Netiquette: The Traffic Laws for the Information Highway

Guidelines: Responsible use is navigation based on courtesy and good manners.

Addison Ching, Newport-Mesa Unified School District

Network Etiquette--Netiquette--is necessary for survival on any public computer network. It applies to callers of bulletin board systems. It is important for users of public access networks such as CompuServe, Prodigy and America Online to know and observe. More recently, Netiquette has become important information for users of the Information Highway--the Internet.

Netiquette is not new. It has probably been around since the creation of the first computer networks. It is enhanced with each additional application. Many books and articles have been written about it. Yet it contains only suggested guidelines, and "Netiquette Police" are virtually non-existent. Netiquette is, thankfully, voluntarily observed by most responsible users of information networks. It is the underpinning that allows the many users of an information network to successfully interface and communicate with other network users worldwide.

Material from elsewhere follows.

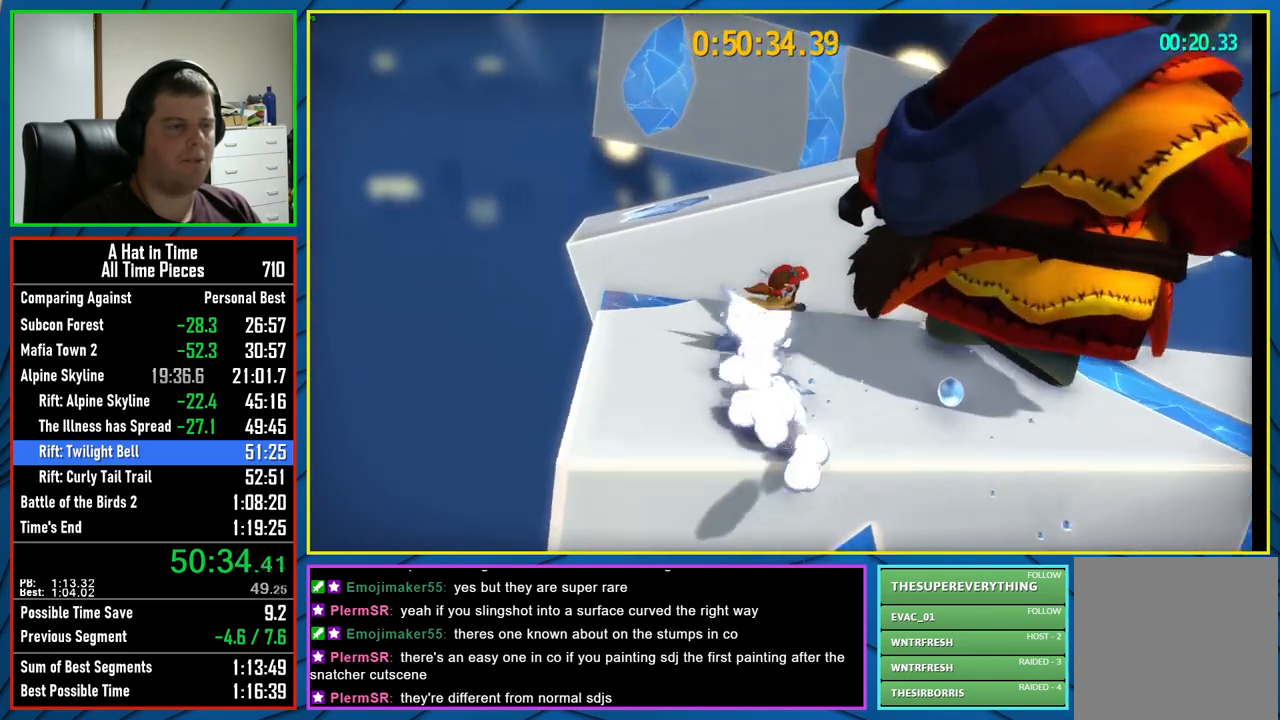
{"buttons": ["L2"], "left_stick": "up", "right_stick": "left", "events": [[33, "A", "down"], [200, "A", "up"], [400, "right_stick", "left"]]}
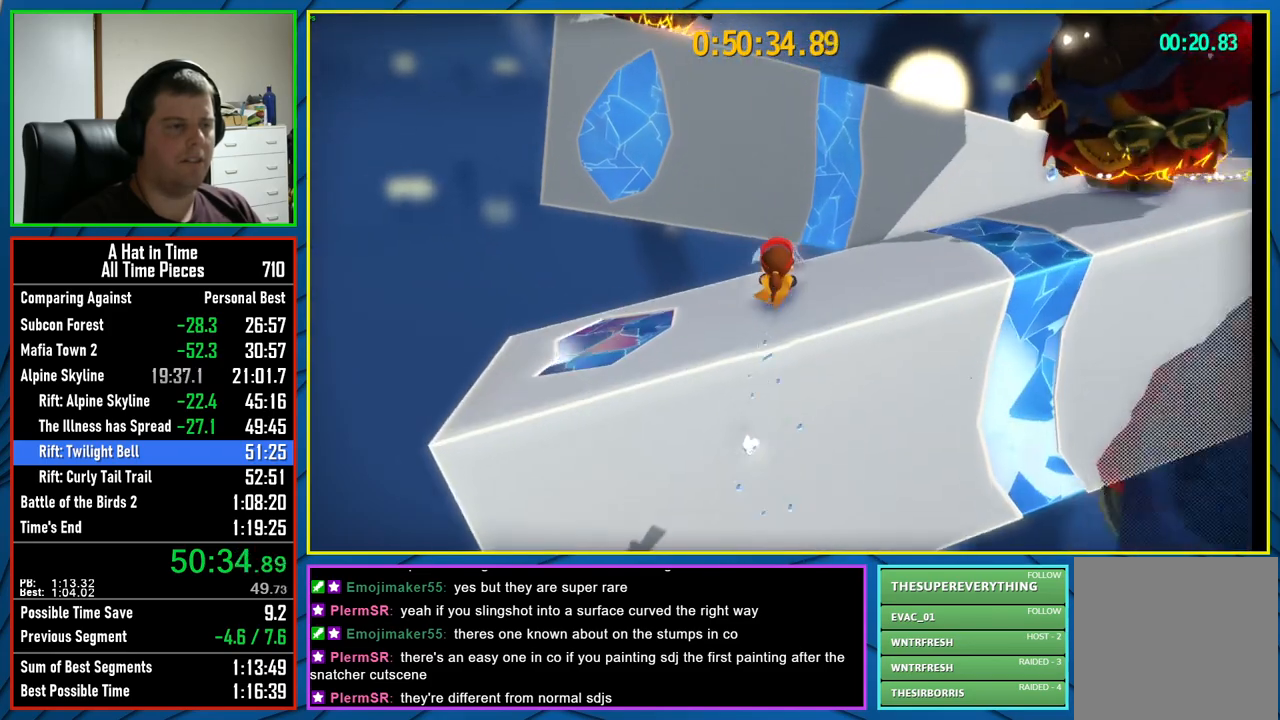
{"buttons": ["L2"], "left_stick": "up", "right_stick": "center", "events": [[33, "right_stick", "center"]]}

Netiquette is courtesy, manners and common sense combined with some simple network use standards that have evolved over the years. Some Netiquette guidelines apply to E-mail communication, while others apply to file transferring and other uses of computer networks. Additional, specialized guidelines may be added by your network administrator for use on your own local network.

Here are some general Netiquette E-mail guidelines:

  1. Don't shout! Turn your CAPS LOCK off and use upper case letters like you would in any other writing. Capitalized words are used for EMPHASIS. If you write your message using all upper case letters, you are SHOUTING your communication!
  2. Don't flame! Flaming is sarcastically criticizing, berating or otherwise communicating something inflammatory to someone else. This is not only not nice, it is also unnecessary for effective communication. On certain systems, especially forums that are moderated or otherwise conducted by a person-in-charge, flaming will get you banned from further discussion or participation.
  3. Don't overquote! Quoting is the process of including the original message to you in your reply. Your message processor will usually have the capability of deleting portions of the original message that are not pertinent to your reply. Only include that which is vital to the reply--to remind the recipient about the context of your reply.
  4. In a public forum such as a newsgroup, don't try to enforce your opinion over those of others. Everyone is entitled to his or her own opinion; respect those of others. If you post a controversial opinion, don't be surprised if you get a bunch of responses! Don't get into arguments over opinion differences.
  5. Don't use abusive or vulgar language. Have consideration for the audience of your post.
  6. If using a "signature" on your messages, keep it brief and provide only that information that is vital for others to communicate with you. Signatures should not be used as "brag" sheets with fancy character drawings.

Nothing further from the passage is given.